*課題の説明*
以下のデータのうち、「Document page, 1654x1241 pixels.」を含む行から「picture [326, 0, 1781, 968]」を含む行までを、両端の行も含めてそのまま書き写しなさい。

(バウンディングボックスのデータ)
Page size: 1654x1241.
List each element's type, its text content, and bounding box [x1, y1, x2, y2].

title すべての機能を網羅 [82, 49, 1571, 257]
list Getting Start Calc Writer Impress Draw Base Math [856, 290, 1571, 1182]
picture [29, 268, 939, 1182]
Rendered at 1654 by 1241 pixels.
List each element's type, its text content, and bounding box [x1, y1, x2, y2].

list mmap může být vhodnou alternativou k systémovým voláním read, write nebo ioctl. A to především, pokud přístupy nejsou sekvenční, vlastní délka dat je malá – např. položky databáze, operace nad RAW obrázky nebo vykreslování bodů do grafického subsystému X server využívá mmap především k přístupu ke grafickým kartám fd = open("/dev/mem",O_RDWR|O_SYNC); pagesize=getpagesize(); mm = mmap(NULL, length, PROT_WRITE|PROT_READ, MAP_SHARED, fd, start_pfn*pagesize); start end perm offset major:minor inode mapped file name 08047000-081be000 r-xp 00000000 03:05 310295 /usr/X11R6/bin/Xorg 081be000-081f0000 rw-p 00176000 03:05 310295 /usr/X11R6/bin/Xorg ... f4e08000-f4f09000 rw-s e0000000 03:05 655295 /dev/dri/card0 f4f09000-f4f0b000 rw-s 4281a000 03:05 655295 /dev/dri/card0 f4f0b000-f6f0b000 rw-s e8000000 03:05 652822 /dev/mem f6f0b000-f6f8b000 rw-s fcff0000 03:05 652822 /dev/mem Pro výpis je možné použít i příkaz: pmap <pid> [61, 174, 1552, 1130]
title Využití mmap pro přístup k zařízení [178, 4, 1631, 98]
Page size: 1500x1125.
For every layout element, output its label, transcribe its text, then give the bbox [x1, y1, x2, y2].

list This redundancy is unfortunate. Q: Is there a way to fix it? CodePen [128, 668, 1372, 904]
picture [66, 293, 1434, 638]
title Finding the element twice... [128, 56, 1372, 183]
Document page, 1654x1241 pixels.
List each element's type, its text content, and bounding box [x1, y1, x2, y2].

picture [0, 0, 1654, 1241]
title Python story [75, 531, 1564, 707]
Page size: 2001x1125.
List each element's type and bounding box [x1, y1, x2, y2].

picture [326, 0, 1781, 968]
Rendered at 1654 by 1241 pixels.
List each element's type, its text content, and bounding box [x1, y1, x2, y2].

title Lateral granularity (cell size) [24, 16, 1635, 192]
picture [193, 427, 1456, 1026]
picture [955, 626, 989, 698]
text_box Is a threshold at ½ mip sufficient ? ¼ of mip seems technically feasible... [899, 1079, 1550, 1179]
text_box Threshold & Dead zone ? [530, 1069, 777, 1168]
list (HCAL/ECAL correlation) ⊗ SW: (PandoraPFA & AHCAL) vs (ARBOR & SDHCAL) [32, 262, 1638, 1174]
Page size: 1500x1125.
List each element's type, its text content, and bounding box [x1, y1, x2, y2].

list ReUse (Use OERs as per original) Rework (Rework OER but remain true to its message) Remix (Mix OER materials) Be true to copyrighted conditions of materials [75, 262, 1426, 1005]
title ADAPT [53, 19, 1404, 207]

*解答例*
Document page, 1654x1241 pixels.
List each element's type, its text content, and bounding box [x1, y1, x2, y2].

picture [0, 0, 1654, 1241]
title Python story [75, 531, 1564, 707]
Page size: 2001x1125.
List each element's type and bounding box [x1, y1, x2, y2].

picture [326, 0, 1781, 968]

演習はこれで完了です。